Durante los años 60 del siglo XX y en pleno milagro económico, Alemania atrajo a millones emigrantes de la Europa meridional. Para crear un nuevo vínculo tanto con su país de origen como de acogida, el Gobierno Federal alemán creó las emisiones de radio para extranjeros del ARD, el primer canal de Radio y televisión alemán. Desde 1964 y además de los programas en inglés y francés, durante casi cuatro décadas se emitieron programas radiofónicos a diario en español, italiano, griego y turco.
Paralelamente y aprovechando el auge del boom económico alemán muchas empresas empezaron a coquetear con la idea de expandirse hacia otros países. La ambición por su proyección internacional llevó a compañías como BMW, Mercedes-Benz, BASF, Cristales Swarovski (Austria), MAN, Bosch, Miele y Siemens, entre muchas otras, a diseñar campañas publicitarias con estrategias de marketing enfocadas a la aceptación cultural específica de otros países y a ser traducidas a los principales idiomas europeos.
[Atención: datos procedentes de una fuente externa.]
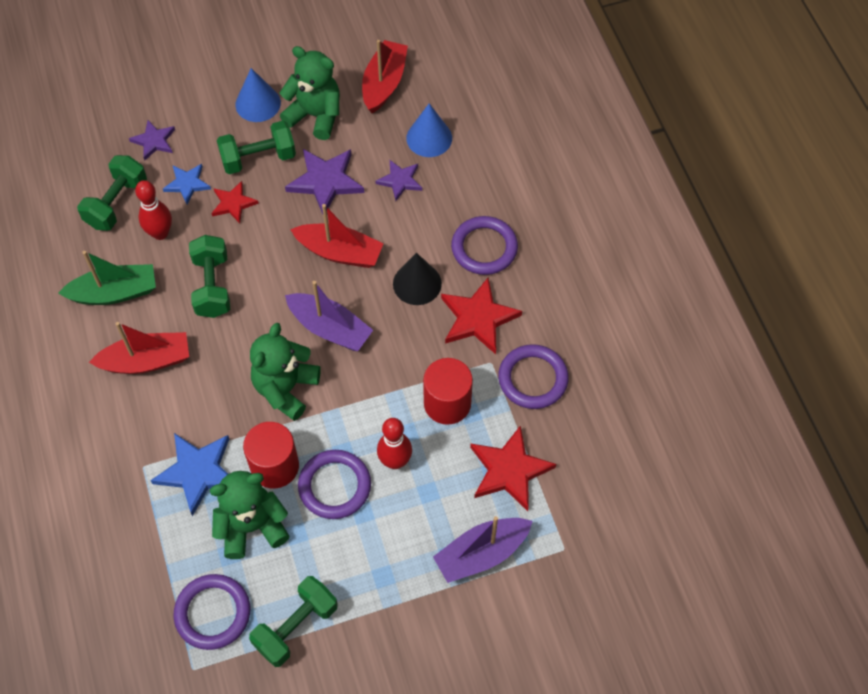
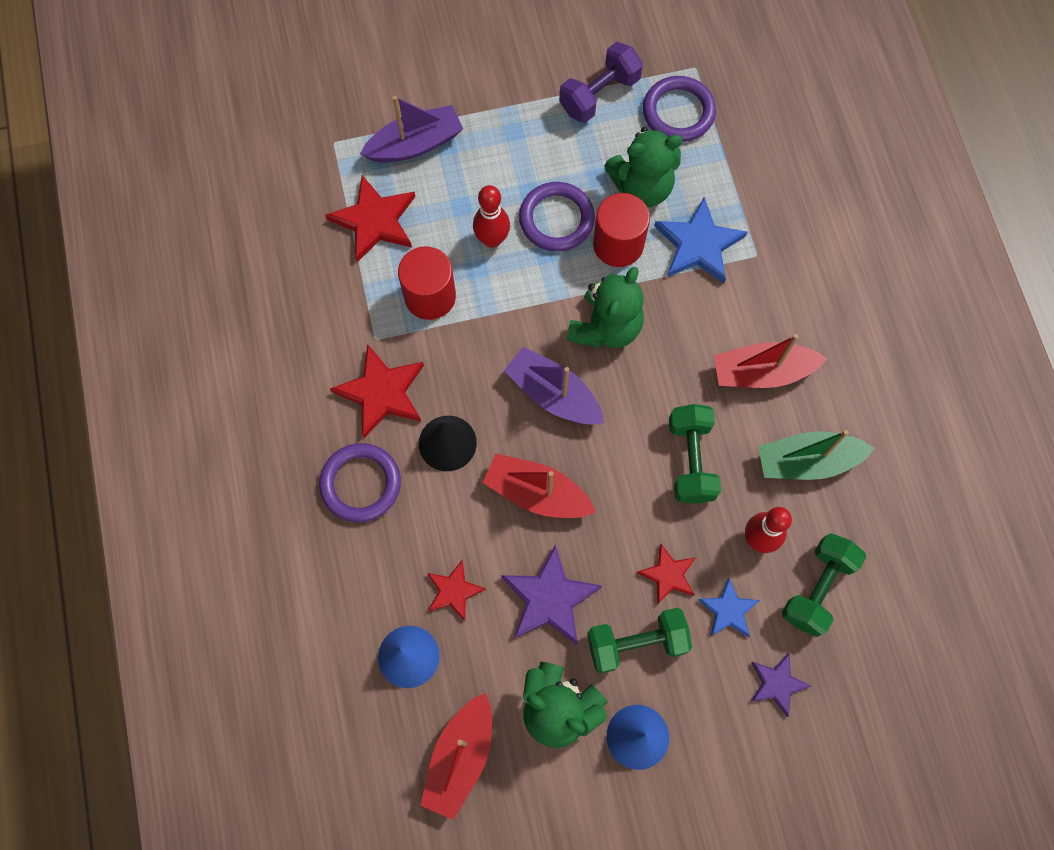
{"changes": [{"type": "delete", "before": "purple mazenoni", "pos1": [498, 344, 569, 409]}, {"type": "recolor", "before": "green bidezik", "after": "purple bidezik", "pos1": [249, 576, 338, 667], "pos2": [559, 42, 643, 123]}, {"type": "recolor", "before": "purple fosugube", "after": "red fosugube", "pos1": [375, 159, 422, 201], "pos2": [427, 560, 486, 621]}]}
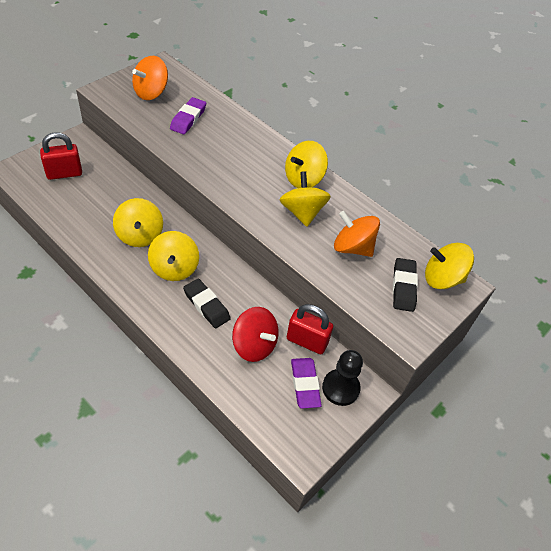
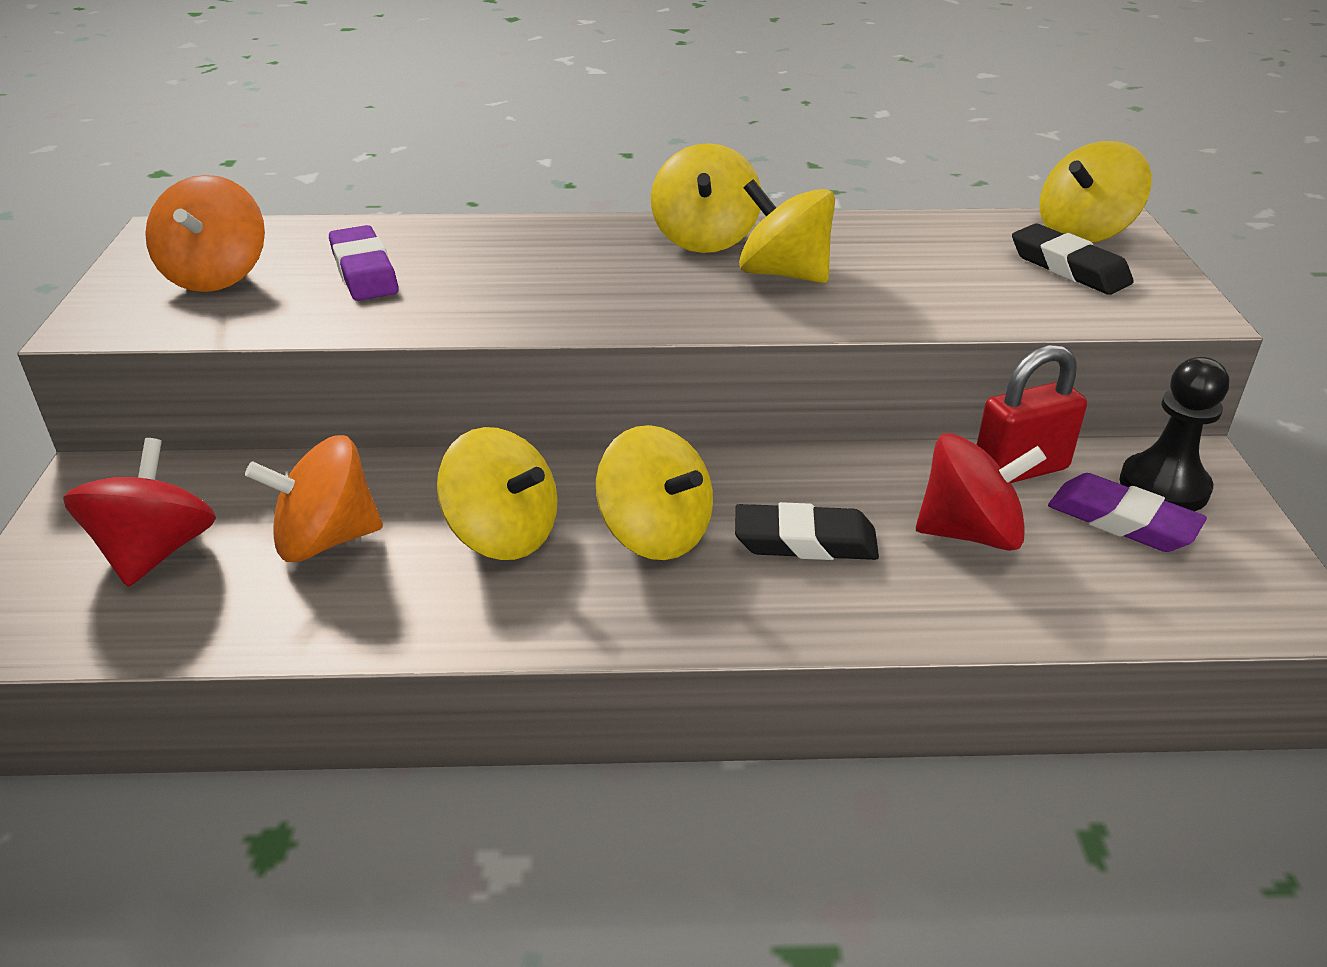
{"changes": [{"type": "move", "before": "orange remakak", "pos1": [334, 211, 380, 257], "pos2": [245, 435, 383, 562]}, {"type": "replace", "before": "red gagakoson", "after": "red remakak", "pos1": [40, 132, 82, 180], "pos2": [63, 438, 216, 587]}]}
Ese afán por triunfar más allá de sus fronteras que nació hace más de cincuenta años se ha mantenido en la industria germana hasta nuestros días y, hoy más que nunca, el deseo de hacer frente a la crisis económica no hace más que fomentar su empeño por conquistar nuevos mercados.
Para responder a la nueva demanda algunos estudios de sonido alemanes buscaron locutores nativos profesionales en los estudios de la ARD - que contaba con programas radiofónicos en lenguas extranjeras - y que con ello disponían de locutores que garantizaban un contacto diario con el micrófono. Durante los últimos 50 años y gracias a su talento, estos locutores nativos profesionales han contribuido sutil y sustancialmente a difundir a nivel internacional y con gran éxito muchos de los más conocidos productos de la industria alemana.
Algunos de aquellos locutores formados profesionalmente en las emisiones del ARD y de la Deutsche Welle forman parte de nuestro equipo internacional.